You could always visit Dubai and job search from there but there is no guarantee that you would find anything. Why not get back in touch with companies that you have already contacted and reiterate your interest in working for them. Based on the response you get, you can plan a short trip to Dubai. If you are planning to come to Dubai nonetheless, it would be worthwhile mentioning that you would also be available for interviews between such and such date when making further applications.

Good luck. I hope you find something soon!


----------



## Al & Dara (Jan 6, 2010)

hi ....could someone tell me how to get security jobs with security clearance in Duabi....are there website that have this kinda thing?????

Yours
Dara


----------



## Mr Rossi (May 16, 2009)

You're not doing anything wrong it seems, just a sign of the times. I'm in the same boat, applied for countless jobs via websites, direct, phoned up recruiters, phoned up HR departments and not heard anything at all. I seriously doubt whether there are any positions and if the region is heading for an even bigger financial crash in the future.
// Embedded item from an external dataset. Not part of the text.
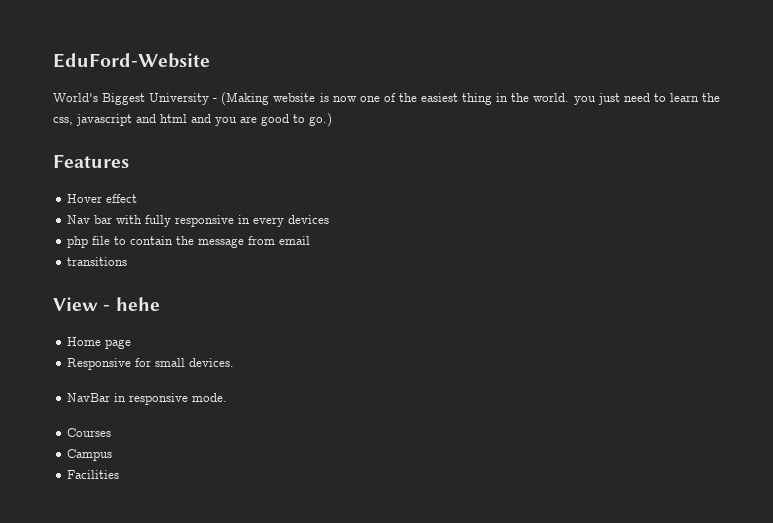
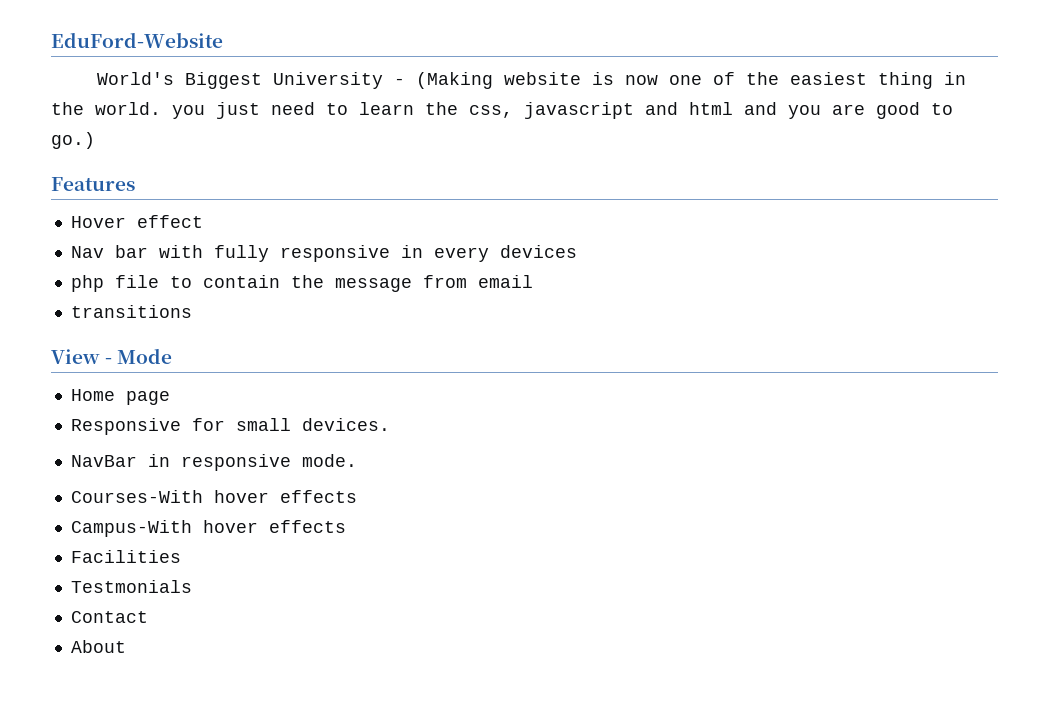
[115,297,160,311] hehe -> [117,348,173,364] Mode
[67,428,112,437] [67,449,113,461] [67,470,120,479] Courses // Campus // Facilities -> [70,490,357,503] [70,520,346,537] [70,550,181,563] [70,580,192,593] [70,611,148,623] [70,640,126,653] Courses-With hover effects // Campus-With hover effects // Facilities // Testmonials // Contact // About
The other thing that is going against you is your line of work. Despite appearances and the projected image, Dubai is very much a backward place where marketing essentially means advertising. Due to 'best price', souq style bartering there is no such thing as price led marketing, product cycles etc etc. It's not uncommon to see an advertisment for a 'marketing executive' when in reality all they want is someone to make flyers and posters for 3000 AED a month.


----------